レイヴンの黒髪に顔を埋めてご機嫌でいるテオドールは、機嫌良く鼻歌歌い始める始末だ。
「ちょっと!毎回、毎回……この状態でまた誰かが来たらどうするつも……」
レイヴンの必死の注意も虚しく無視されたと思った時に、扉が軽く叩かれる。来客に舌打ちするテオドールを押しのけて、レイヴンは何とか扉の前へと行くことができた。
はい、と返事をして扉を開く。
「あ、レイヴンちゃんも一緒だったのね。良かったわ。2人にお願いがあったから」
扉の前にいたのは、このアレーシュ王国で唯一の聖女クローディアンヌ・オブ・ミネルファだった。聖女は普段神殿にいて外に出ることなど滅多にないので、レイヴンも珍しい来客に驚きを隠せなかった。
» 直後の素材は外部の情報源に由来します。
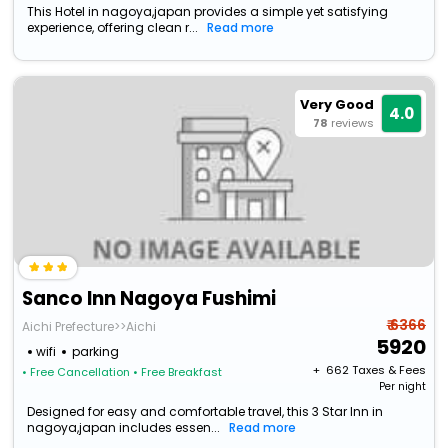
This Hotel in nagoya,japan provides a simple yet satisfying
experience, offering clean r...
Read more
Very Good
4.0
78
reviews
Sanco Inn Nagoya Fushimi
₹ 6366
Aichi Prefecture>>Aichi
5920
wifi
parking
+ ₹
662
Taxes & Fees
• Free Cancellation
• Free Breakfast
Per night
Designed for easy and comfortable travel, this 3 Star Inn in
nagoya,japan includes essen...
Read more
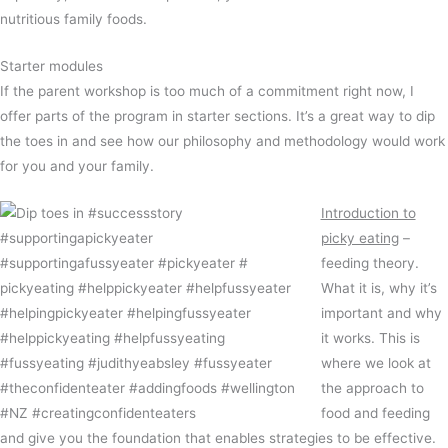
nutritious family foods.
Starter modules
If the parent workshop is too much of a commitment right now, I
offer parts of the program in starter sections. It’s a great way to dip
the toes in and see how our philosophy and methodology would work
for you and your family.
Introduction to
picky eating
–
feeding theory.
What it is, why it’s
important and why
it works. This is
where we look at
the approach to
food and feeding
and give you the foundation that enables strategies to be effective.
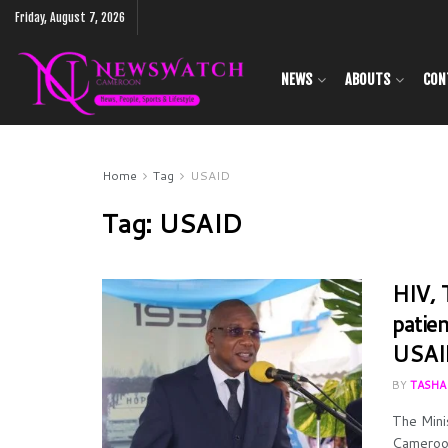
Friday, August 7, 2026
NEWS
ABOUTS
CON
Home
Tag
USAID
Tag:
USAID
HIV, 
patie
USAI
BY
TASHA
The Mini
Cameroon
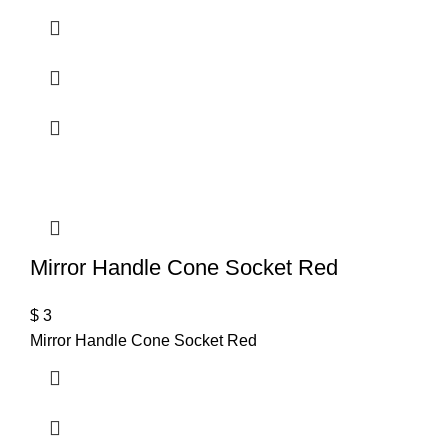
Mirror Handle Cone Socket Red
$
3
Mirror Handle Cone Socket Red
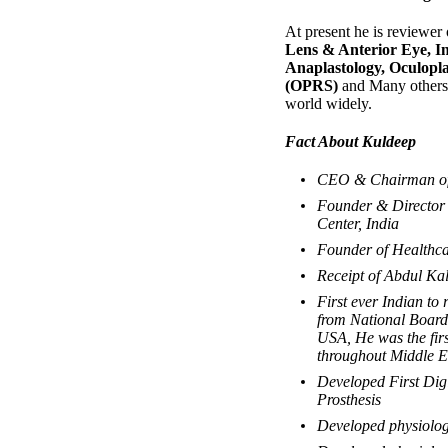
At present he is reviewer 
Lens & Anterior Eye, In
Anaplastology, Oculopl
(OPRS)
and Many others.
world widely.
Fact About Kuldeep
CEO & Chairman of 
Founder & Director 
Center, India
Founder of Healthca
Receipt of Abdul K
First ever Indian to 
from National Board 
USA, He was the firs
throughout Middle E
Developed First Dig
Prosthesis
Developed physiologi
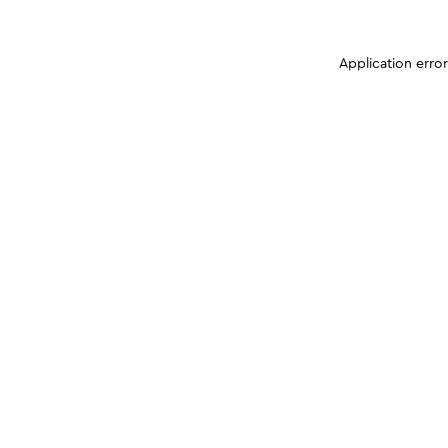
Application erro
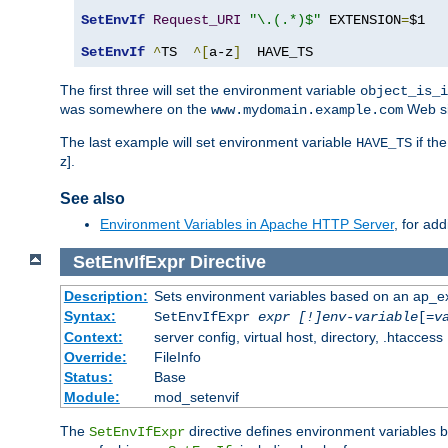
SetEnvIf
Request_URI
"\.(.*)$"
 EXTENSION
=
$1

SetEnvIf
^
TS  
^[
a-z
]
  HAVE_TS
The first three will set the environment variable
object_is_i
was somewhere on the
Web si
www.mydomain.example.com
The last example will set environment variable
if th
HAVE_TS
z].
See also
Environment Variables in Apache HTTP Server
, for ad
SetEnvIfExpr
Directive
Description:
Sets environment variables based on an ap_e
Syntax:
SetEnvIfExpr
expr [!]env-variable
[=
v
Context:
server config, virtual host, directory, .htaccess
Override:
FileInfo
Status:
Base
Module:
mod_setenvif
The
directive defines environment variables
SetEnvIfExpr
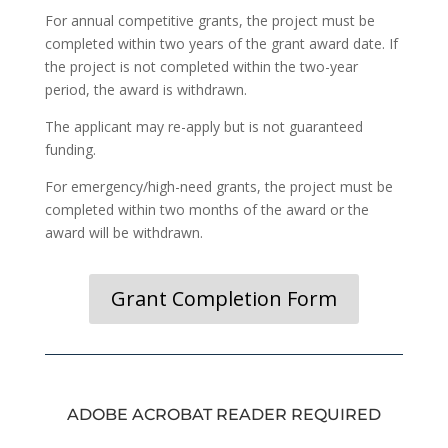
For annual competitive grants, the project must be
completed within two years of the grant award date. If
the project is not completed within the two-year
period, the award is withdrawn.
The applicant may re-apply but is not guaranteed
funding.
For emergency/high-need grants, the project must be
completed within two months of the award or the
award will be withdrawn.
Grant Completion Form
ADOBE ACROBAT READER REQUIRED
金糸のように美しいブロンドの長い髪と、優しい紫色の瞳。そして白く美しいシンプルなドレスが色白い手足と相まって良く似合う。思わず見惚れてしまうほどだ。
美しい聖女だが、性別はれっきとした男性で聖女はあくまで役職名。
クローディアンヌの本当の名はクロード・オブ・ミネルファ。双子だった姉が亡くなって姉に成り代わり姉として生きているのが今のクロードだ。
「そんなに驚かれると思ってなかったけれど」
「なんだよ……ババアが何の用だ?お前が直接来るとか、嫌な予感しかしねぇんだが」
テオドールはいつも聖女に向かってババアと呼び、何度注意しても改めない。レイヴンはテオドールをひと睨みしてから聖女を中へと案内する。煙草臭い室内に聖女も手のひらでパタパタと仰ぎながら、ソファーへとゆったりと腰掛けた。